An uproarious return to form from the gothic post-punks.
The Cult are back to their swaggering best with Choice of Weapon
Choice of Weapon
While 1987's Electric saw The Cult morph from gothic post-punks to bona fide hard rockers, further reinventions have not been forthcoming. Choice Of Weapon confirms that this is a good thing, its merging of heroic riffs and wholehearted lyrical blether tremendous fun. Not everyone will buy into the Merseyside, England-born Ian Astbury singing about the pounding of his "wild Indian heart", but his commanding baritone is still the perfect foil for the gritty guitar work of his fellow founding-member Billy Duffy.

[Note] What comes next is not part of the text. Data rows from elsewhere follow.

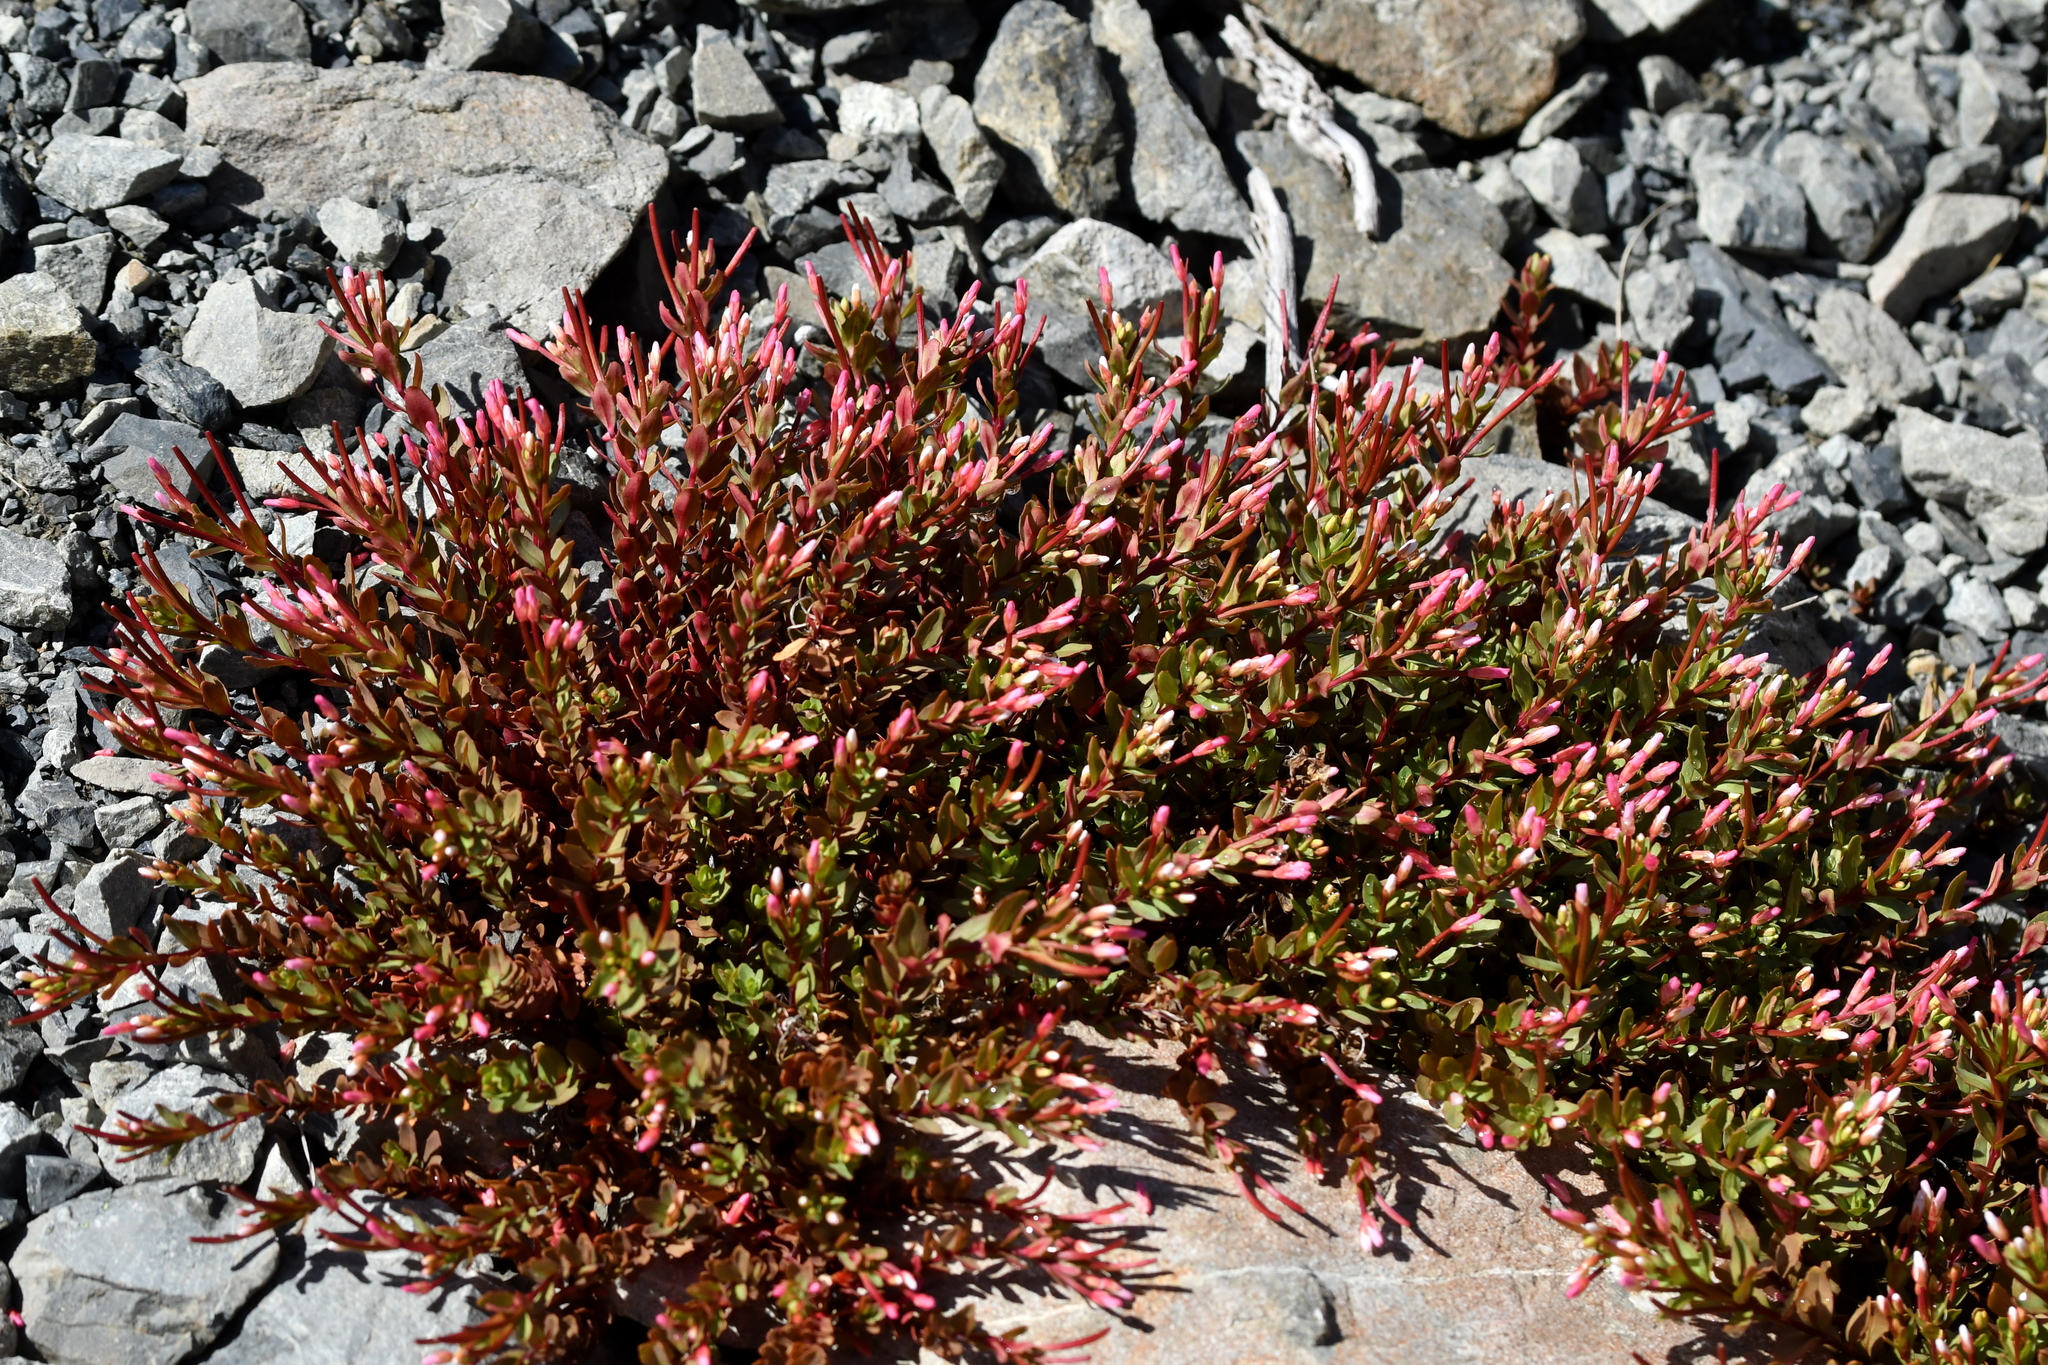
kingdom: Plantae
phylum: Tracheophyta
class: Magnoliopsida
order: Myrtales
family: Onagraceae
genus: Epilobium
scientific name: Epilobium porphyrium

Between them, they ensure sparks fly on Elemental Light, its snake-charming riff a relative of that which opens the 1985 Cult classic She Sells Sanctuary, and Life > Death (sic), an epic ballad with shades of Led Zeppelin and glam-era David Bowie. Astbury made for a convincing Jim Morrison when Ray Mansarek recruited him for shows with The Doors Of The 21st Century in 2002, but when the singer returned to The Cult for 2007's Born into This, his group sounded like a spent force. Choice of Weapon, by contrast, is an uproarious return to form. The Cult are back to their swaggering best.